Anna went into the foyer and put on her overcoat. “Think what you wish, Herr Stern. There is only a little darkness left. I must be on my way.”
Anna arrived at Totenhausen winded and nearly frozen through from her bicycle ride over the hills. She had been rehearsing her excuse all the way: I neglected to properly store some tissue samples in the lab. . . . The words were on her tongue as the guard stepped up and peered at her through the electrified wire, but he just smiled and signaled for his comrade to open the gate.
She rode straight across the deserted Appellplatz to the hospital and entered through the back door. She made no attempt to move silently; stealth would draw more attention than noise. The hallway on the second floor was dark. She felt her way along the wide corridor until she came to the door she wanted.
She tapped softly, knowing it would be locked.
Almost instantly a threatening whisper said, “Who’s there? I have a gun pointed at you!”
“It’s Anna. Open the door.”
She heard a click. The door was pulled back. Ariel Weitz stood there in his shorts, a pistol in his hand. She walked past him into the room. It was hardly more than a broom closet, but it had hot and cold running water — luxury compared to what the other inmates endured. The smell of cigarettes and cheap schnapps hung in the air.
“What are you doing here?” he demanded.
“I need a crash meeting.”
“With who?”
“The Wojiks. And they must bring the radio.”
“You are crazy! You want me to call them?”
“Yes. Tonight. Right now.”
“I won’t do it.” Weitz shook his head with theatrical exaggeration.
“You must do it. Everything depends on it.”
His feral eyes suddenly lit up. “The commandos are here?”
“Just make the call, Herr Weitz.”
“How many? They are going to attack the camp?”
“Tell Stan to meet me at the same place as before.”
“I can’t,” Weitz said stubbornly. “Schörner will catch me.”
“I doubt that. He’s probably in bed with the Jewish woman.”
He gave her a sidelong glance. “You know about that?”
“I know many things. Why are you so anxious? I thought you were the nerveless one.”

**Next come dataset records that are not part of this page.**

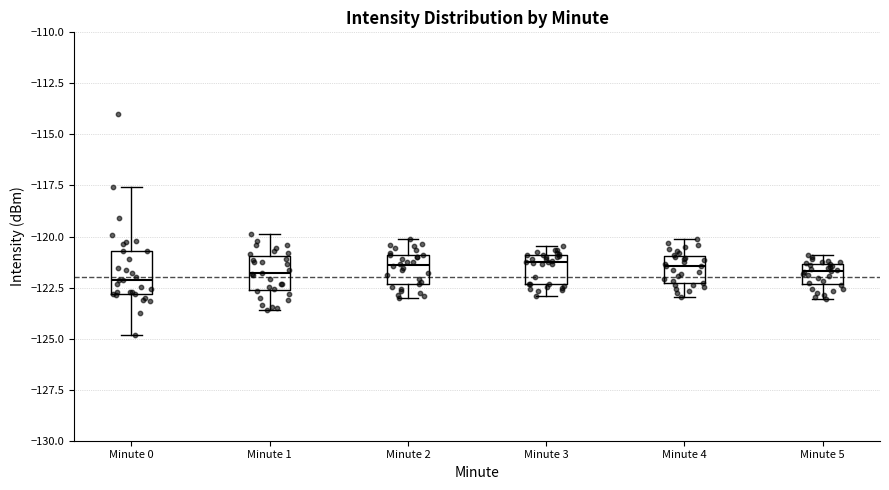

Reading left to right, transcribe this box plot: for each box, give where its median line is, the range the box spans, and where its two whiskers end, as read against the y-axis. The values are not printed on the chart, so give them approximately, as read against the axis.

Minute 0: median -122.0, box -123.0 to -120.5, whiskers -125.0 to -117.5
Minute 1: median -122.0, box -122.5 to -121.0, whiskers -123.5 to -120.0
Minute 2: median -121.5, box -122.5 to -121.0, whiskers -123.0 to -120.0
Minute 3: median -121.0 (just below the box's upper edge), box -122.5 to -121.0, whiskers -123.0 to -120.5
Minute 4: median -121.5, box -122.5 to -121.0, whiskers -123.0 to -120.0
Minute 5: median -121.5 (inside the box), box -122.5 to -121.5, whiskers -123.0 to -121.0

“It’s Schörner. He’s changed. He hardly drinks anymore, always watching everything.”
“What do you expect, after one of his men is found murdered and wrapped inside a British parachute?”
“That was bad, you’re right. But I think it’s the Jansen woman as much as the parachutes. Schörner has come alive. He thinks he’s in Russia again.”
Anna summoned her most persuasive voice. “Herr Weitz, everything you have done up to this point has led to this one moment. Everything is ready. But nothing will happen if you don’t get the Wojiks to meet me tomorrow.”
He hugged his hands to his chest like a mountaineer fighting hypothermia. “All right, all right,” he said. “I’ll try.”
“You’ll do it. As soon as I leave.” Anna moved toward the door, then looked back. “And Herr Weitz . . . don’t drink so much.”
Weitz nodded, but his eyes were already far away. “I’m so tired,” he said, his voice modulating into a feminine register. “Everyone thinks I’m a monster. Even Schörner. My own people hate me worse than they hate the SS.”
“But that is what has allowed you to do what you have done.”
“Yes, but . . . I just . . . it can’t go on. I must explain. Make them see how it really is.”
Anna walked back and laid a hand on his bony shoulder. She tried not to recoil from the feverish skin. “Herr Weitz,” she said softly, “God sees how it really is.”
The bloodshot eyes opened wider.
“The Wojiks will be there tomorrow?” she said again. “Mid-afternoon? With the radio?”
Weitz closed his clammy hands around hers and squeezed. “They’ll be there.”